さっと体のを流し終えてバスルームを出る。濡れた髪ごと頭を覆っていたタオルを肩にかけ直し、顔をあげた。
その時、目に飛び込んできた光景。シンクの前に立っているマティーニ。そして、右手に持たれている……何が起きているかを理解するより先に体が動いた。

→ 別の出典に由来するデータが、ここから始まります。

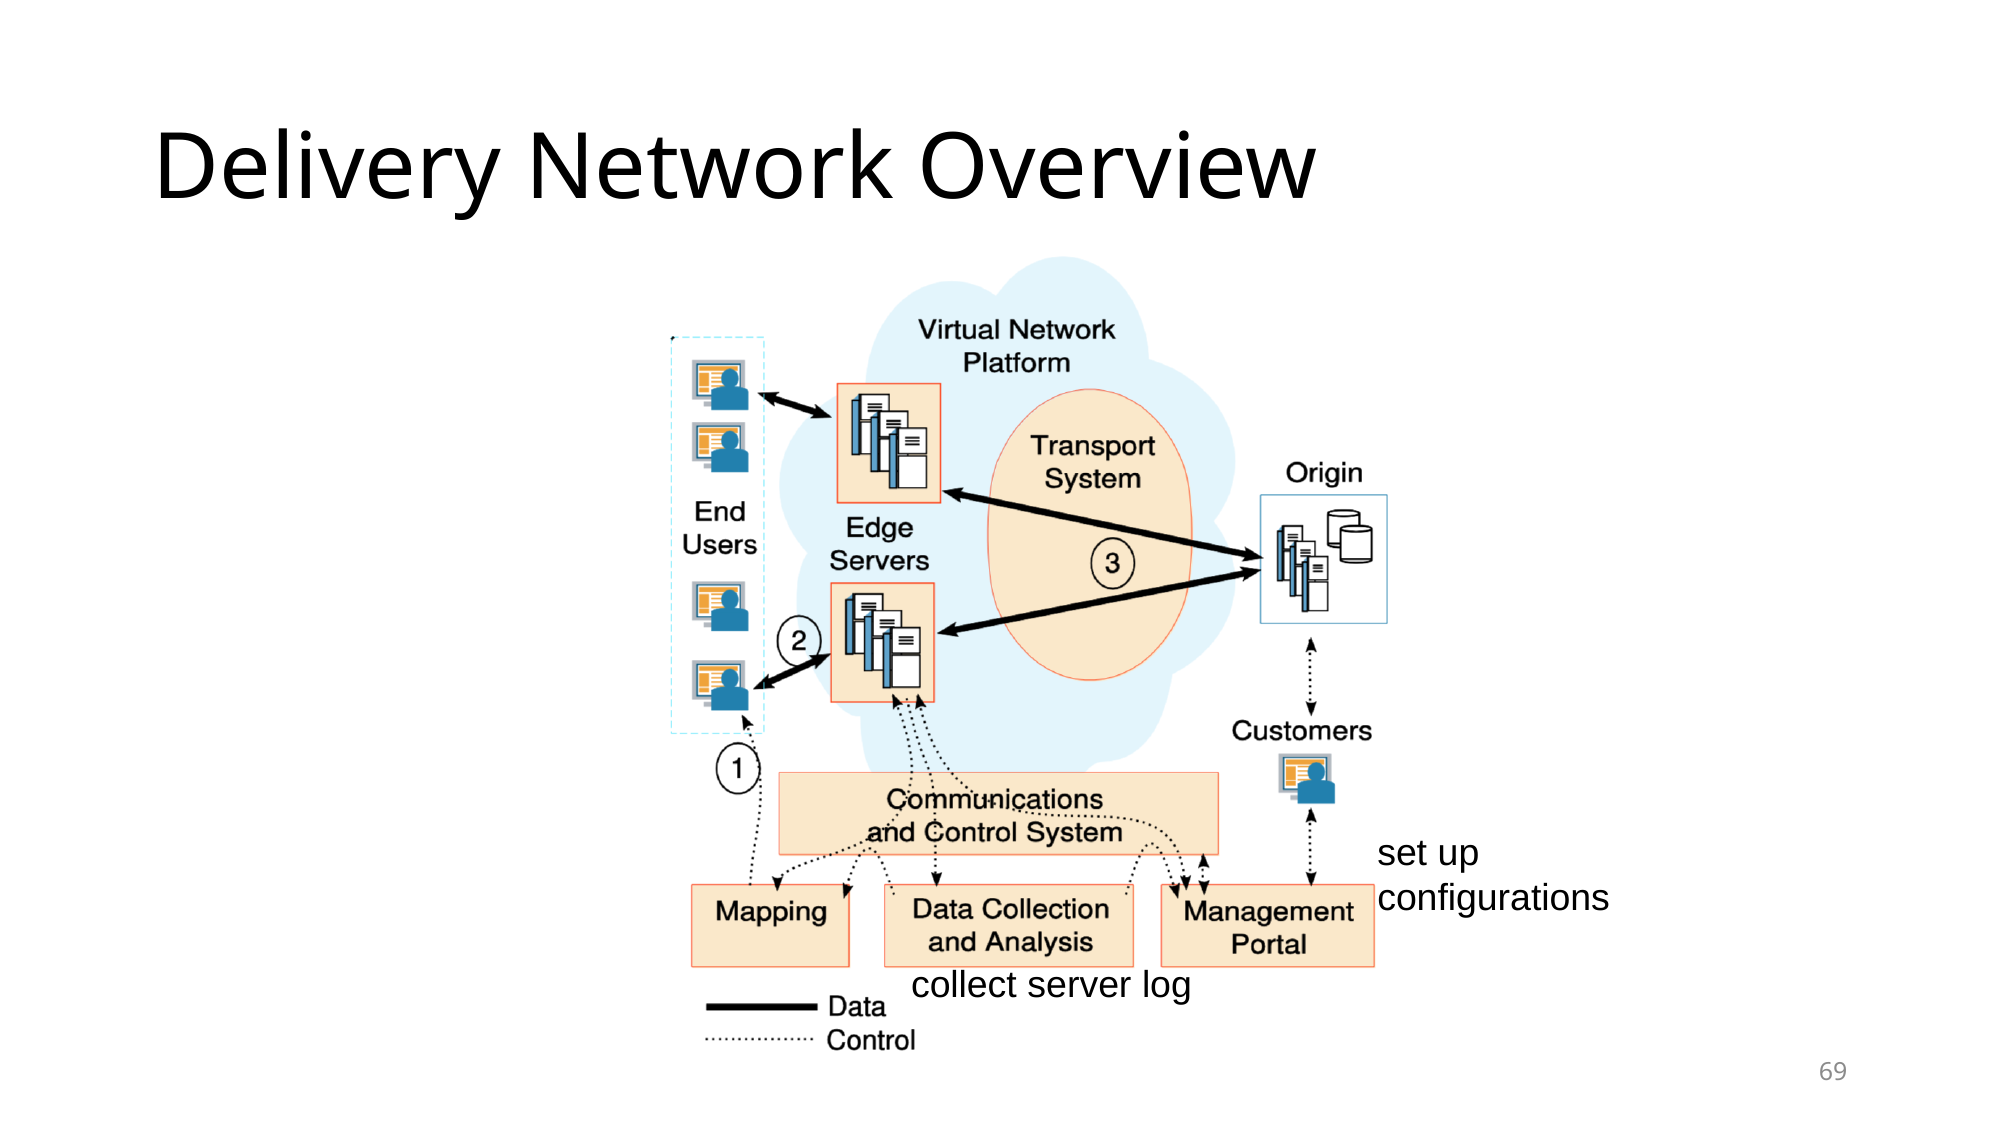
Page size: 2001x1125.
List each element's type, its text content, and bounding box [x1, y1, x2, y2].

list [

マティーニが右手に持っていた包丁を奪い取り、届かない場所へ投げた。それが押し当てられていた左の手首には薄らと赤い筋が入っている。
「何のつもりですかっ……?!」
『っ……』
彼女の両腕を掴んで叫ぶように聞いた。その両目には溢れんばかりの涙が溜まっていて、ゆっくりと閉じられた瞼とともにそれが零れる。
「……死にたいんですか」
『……』
返事はなかったが、マティーニは小さく首を振った。
「じゃあどうして」
『……』
また首を振る。思わず小さくため息をついた。
「……何か飲みますか」
『……なんでもいい』
震える声で返事があった。ミルクティー……ホットミルクの方がいいだろうか。
「用意するので部屋で……いや、ここにいてください。少し寒いかもしれないですけど」
また1人にしたら何をするかわからない。本人にその気がないとしても、また自分を傷つけるような真似をして欲しくない。だから、自分の目の届くところにいてもらうことにした。
牛乳を温めて、はちみつを入れる。それを2つのカップに分けて注いだ。
「……それじゃ部屋に行きましょうか」
彼女は零れた涙を服の袖で拭いながらまた小さく頷いた。